Website bounce rate. A high bounce rate may indicate that customers are unable to find what they were looking for or achieve what they came to do. It’s calculated as the number of single-page visits as a percentage of total visits.

These could be used to underpin more cumulative, top-line metrics like:

Customer effort score. CES relates to the amount of effort a customer uses to achieve a given task and is measured with a survey question. The idea is that the easier the task is to complete, the better the customer experience. According to research by Gartner, 96% of customers with a high-effort service interaction become more disloyal, as against just 9% who experience a low-effort interaction.

Customer satisfaction. An emotion-based metric, customer satisfaction score (CSAT) shows the average level of satisfaction in customers. It’s measured with a survey question, usually after a specific interaction.

Net Promoter Score. NPS shows the likelihood of customers to recommend your company to family and friends. Although a commonly used metric due to its ease of measurement—asking customers a simple survey question—isn’t a direct indicator of customer experience quality as, strictly speaking, it measures loyalty. 

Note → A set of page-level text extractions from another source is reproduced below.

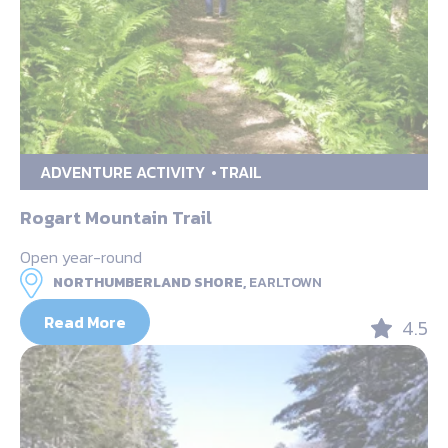
ADVENTURE ACTIVITY
TRAIL
Rogart Mountain Trail
Open year-round
NORTHUMBERLAND SHORE,
EARLTOWN
Read More
4.5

Churn rate. Effectively the opposite of retention rate, churn rate is calculated as the number of customers lost in a certain period, divided by the number of customers the company had at the start of the period. The theory behind it is that customers who are happy with their experience won’t leave.

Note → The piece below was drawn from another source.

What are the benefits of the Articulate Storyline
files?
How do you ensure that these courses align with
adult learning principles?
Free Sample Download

CX measurement should remain a top priority

Given the rising importance of customer experience, it’s unsurprising that businesses are increasing their CX budgets in 2020. But with higher investment comes an expectation of results, and as the old saying goes, “what gets measured, gets done”.

Leaders should approach customer experience measurement with a holistic model, considering leading indicators from individual touchpoints in addition to top-line metrics. A comprehensive CCM system will allow you to capture the required data to ensure that customer communications are supporting a positive customer experience throughout the customer journey.

As a welcome side-effect, solid, clear content in your communications can also drive customers to your website for more information. This gives you both an additional opportunity to upsell or cross-sell and intercept people before they use your call centre, lowering your cost-to-serve.

Armed with a combination of the right metrics, leaders will be better prepared to understand what’s important to customers and how to meet their needs, enabling them to deliver impact and create value for the organisation.